Second, we also remind companies and their directors, officers, and other corporate insiders of the applicable insider trading prohibitions under the general antifraud provisions of the federal securities laws and also of their obligation to refrain from making selective disclosures of material nonpublic information about cybersecurity risks or incidents.

 

In addition to the information expressly required by Commission regulation, a company is required to disclose “such further material information, if any, as may be necessary to make the required statements, in light of the circumstances under which they are made, not misleading.”

 

This guidance is not intended to suggest that a company should make detailed disclosures that could compromise its cybersecurity efforts – for example, by providing a “roadmap” for those who seek to penetrate a company’s security protections.
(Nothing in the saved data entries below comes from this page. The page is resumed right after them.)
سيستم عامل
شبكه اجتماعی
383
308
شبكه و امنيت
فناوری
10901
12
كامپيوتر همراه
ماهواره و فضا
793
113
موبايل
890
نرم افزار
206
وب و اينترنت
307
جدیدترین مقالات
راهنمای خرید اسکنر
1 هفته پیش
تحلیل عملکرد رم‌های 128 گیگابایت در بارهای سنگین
We do not expect companies to publicly disclose specific, technical information about their cybersecurity systems, the related networks and devices, or potential system vulnerabilities in such detail as would make such systems, networks, and devices more susceptible to a cybersecurity incident. Nevertheless, we expect companies to disclose cybersecurity risks and incidents that are material to investors, including the concomitant financial, legal, or reputational consequences.

 

We remind companies that they may have a duty to correct prior disclosure that the company determines was untrue (or omitted a material fact necessary to make the disclosure not misleading) at the time it was made36 (for example, if the company subsequently discovers contradictory information that existed at the time of the initial disclosure), or a duty to update disclosure that becomes materially inaccurate after it is made37 (for example, when the original statement is still being relied on by reasonable investors). Companies should consider whether they need to revisit or refresh previous disclosure, including during the process of investigating a cybersecurity incident.